Electrochemical corrosion study of Sn–XAg–0.5Cu alloys in 3.5% NaCl solution

Abstract

The electrochemical corrosion behavior of Sn–XAg–0.5Cu alloys in 3.5% NaCl solution was examined using potentiodynamic polarization techniques. The Ag content in the alloy was varied from 1 to 4 wt%. The polarization curves obtained for the alloys show an active–passive transition followed by a transpassive region. Sn–XAg–0.5Cu alloys with higher Ag content (>2 wt%) show a strong tendency toward passivation. The passivation behavior has been ascribed to the presence of both SnO and SnO2on the anode surface.

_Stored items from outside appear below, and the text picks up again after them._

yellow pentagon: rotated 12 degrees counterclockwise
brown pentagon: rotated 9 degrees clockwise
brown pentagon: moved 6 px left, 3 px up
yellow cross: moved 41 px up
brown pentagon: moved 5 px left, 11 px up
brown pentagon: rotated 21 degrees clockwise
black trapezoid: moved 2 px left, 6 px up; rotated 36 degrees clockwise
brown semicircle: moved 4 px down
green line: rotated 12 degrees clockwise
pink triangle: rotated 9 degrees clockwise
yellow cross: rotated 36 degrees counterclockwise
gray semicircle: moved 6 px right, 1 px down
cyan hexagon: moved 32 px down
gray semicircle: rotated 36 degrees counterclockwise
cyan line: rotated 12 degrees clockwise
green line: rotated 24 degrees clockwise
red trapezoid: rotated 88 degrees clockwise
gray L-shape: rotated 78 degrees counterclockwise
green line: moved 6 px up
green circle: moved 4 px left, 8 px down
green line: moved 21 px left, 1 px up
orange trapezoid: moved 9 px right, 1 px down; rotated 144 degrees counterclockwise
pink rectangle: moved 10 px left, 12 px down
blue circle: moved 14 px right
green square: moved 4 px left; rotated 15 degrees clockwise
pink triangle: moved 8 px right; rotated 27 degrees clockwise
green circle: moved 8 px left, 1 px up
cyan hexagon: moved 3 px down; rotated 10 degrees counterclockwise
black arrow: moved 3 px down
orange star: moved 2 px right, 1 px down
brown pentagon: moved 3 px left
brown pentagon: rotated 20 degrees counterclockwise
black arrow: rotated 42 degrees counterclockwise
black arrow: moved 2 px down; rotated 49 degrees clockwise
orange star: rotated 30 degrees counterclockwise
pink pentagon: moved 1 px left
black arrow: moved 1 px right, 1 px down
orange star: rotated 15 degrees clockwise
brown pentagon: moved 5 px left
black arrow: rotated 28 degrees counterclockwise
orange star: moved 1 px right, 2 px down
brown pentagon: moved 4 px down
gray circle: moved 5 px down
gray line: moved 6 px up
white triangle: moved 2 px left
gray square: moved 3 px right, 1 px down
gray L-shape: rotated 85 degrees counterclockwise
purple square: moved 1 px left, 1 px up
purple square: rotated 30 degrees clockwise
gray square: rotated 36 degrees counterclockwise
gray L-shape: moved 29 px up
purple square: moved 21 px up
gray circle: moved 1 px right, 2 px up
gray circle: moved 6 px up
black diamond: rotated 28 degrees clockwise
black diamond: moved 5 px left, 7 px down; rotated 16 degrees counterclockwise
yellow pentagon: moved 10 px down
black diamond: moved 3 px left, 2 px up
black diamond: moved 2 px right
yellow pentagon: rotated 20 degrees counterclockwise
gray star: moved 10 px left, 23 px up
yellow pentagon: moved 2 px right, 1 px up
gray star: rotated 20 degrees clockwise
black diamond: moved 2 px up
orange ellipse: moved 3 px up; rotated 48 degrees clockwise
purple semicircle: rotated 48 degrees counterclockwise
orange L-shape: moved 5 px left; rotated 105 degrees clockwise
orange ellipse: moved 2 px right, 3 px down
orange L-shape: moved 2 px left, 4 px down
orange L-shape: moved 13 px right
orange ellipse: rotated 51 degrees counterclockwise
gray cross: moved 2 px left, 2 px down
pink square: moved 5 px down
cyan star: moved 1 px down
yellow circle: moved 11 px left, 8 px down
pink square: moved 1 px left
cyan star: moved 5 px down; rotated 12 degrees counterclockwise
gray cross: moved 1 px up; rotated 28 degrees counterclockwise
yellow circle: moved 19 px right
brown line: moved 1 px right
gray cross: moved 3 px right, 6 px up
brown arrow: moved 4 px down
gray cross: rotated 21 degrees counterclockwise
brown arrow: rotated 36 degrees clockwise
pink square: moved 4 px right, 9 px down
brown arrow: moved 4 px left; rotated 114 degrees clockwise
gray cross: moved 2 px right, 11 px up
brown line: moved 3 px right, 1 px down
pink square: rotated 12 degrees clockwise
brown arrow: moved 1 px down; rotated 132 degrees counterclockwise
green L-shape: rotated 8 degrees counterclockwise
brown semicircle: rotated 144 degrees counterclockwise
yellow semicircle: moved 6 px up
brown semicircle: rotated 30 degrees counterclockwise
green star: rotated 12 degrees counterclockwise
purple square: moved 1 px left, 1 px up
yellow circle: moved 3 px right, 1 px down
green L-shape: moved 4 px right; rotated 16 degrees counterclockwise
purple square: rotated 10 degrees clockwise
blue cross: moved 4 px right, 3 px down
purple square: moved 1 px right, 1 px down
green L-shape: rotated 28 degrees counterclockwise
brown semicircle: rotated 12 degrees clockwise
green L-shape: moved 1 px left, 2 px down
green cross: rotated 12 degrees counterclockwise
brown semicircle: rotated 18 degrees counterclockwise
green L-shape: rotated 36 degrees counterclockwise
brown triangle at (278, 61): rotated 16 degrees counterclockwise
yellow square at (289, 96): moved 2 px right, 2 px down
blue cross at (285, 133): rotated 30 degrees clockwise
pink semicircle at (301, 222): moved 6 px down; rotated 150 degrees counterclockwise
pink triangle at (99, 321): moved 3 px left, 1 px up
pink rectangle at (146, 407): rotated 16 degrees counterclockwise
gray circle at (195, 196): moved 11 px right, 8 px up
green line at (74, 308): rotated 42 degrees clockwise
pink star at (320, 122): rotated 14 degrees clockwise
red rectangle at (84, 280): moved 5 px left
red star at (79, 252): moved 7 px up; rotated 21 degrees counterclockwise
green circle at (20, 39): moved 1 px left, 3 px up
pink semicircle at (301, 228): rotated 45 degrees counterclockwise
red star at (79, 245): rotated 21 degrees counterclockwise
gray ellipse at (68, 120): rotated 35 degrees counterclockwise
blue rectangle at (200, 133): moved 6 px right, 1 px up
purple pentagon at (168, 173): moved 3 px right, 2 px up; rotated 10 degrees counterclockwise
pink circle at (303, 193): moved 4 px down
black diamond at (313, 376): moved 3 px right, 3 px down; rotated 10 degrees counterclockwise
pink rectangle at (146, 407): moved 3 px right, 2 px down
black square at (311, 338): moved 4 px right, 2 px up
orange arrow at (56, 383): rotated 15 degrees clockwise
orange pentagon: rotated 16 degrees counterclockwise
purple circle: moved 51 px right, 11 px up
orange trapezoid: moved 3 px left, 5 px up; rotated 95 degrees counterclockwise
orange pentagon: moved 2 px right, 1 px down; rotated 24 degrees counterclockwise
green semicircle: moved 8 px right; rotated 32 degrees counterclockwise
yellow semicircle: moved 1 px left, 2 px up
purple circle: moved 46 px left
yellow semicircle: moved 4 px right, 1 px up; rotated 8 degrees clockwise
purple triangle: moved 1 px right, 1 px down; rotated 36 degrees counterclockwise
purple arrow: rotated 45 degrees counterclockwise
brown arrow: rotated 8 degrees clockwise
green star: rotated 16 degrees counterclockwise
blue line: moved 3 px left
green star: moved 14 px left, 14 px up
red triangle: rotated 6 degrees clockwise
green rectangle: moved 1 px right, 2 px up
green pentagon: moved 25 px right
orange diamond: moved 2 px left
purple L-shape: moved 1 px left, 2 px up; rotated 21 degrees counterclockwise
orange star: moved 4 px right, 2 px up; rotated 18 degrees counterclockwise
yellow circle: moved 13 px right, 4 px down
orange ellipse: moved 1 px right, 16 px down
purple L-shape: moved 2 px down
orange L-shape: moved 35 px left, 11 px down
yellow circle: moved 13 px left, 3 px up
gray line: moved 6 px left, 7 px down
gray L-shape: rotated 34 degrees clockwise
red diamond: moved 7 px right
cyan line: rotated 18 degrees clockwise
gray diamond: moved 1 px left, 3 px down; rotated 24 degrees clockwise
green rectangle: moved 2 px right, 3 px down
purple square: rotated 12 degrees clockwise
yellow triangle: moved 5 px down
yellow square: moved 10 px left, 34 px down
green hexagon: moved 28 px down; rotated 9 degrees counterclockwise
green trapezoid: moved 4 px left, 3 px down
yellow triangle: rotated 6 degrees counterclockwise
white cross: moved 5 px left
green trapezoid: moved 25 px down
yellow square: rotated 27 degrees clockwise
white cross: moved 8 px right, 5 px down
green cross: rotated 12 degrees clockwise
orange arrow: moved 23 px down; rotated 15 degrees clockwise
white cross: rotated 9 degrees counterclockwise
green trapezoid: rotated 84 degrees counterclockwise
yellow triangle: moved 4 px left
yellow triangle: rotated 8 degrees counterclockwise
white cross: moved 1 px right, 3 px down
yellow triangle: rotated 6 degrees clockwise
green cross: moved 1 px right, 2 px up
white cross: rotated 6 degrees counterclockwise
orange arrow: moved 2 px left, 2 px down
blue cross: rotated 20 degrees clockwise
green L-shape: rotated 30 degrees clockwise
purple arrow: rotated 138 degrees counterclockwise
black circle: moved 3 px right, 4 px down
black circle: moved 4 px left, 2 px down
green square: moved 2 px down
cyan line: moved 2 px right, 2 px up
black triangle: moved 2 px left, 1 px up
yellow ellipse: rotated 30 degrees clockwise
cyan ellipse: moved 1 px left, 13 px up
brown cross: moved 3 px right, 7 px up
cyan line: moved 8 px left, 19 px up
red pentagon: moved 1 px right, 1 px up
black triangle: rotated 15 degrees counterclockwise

Increase in Ag content from 1 to 4 wt% results in a decrease in the corrosion-current density (Icorr) and linear polarization resistance (LPR) of the alloy. Nevertheless, the corrosion potential (Ecorr) shifts toward negative values, and a decrease in corrosion rate is observed. The presence of Cl−ion initiates pitting and is responsible for the rupture of the passive layer at a certain breakdown potential. The breakdown potential (EBR) decreases and shifts toward more noble values with increase in Ag content in the alloy. Surface analyses by x-ray photoelectron spectroscopy (XPS) and Auger depth profile studies confirmed the formation of both Sn(II) and Sn(IV) oxides in the passive layer.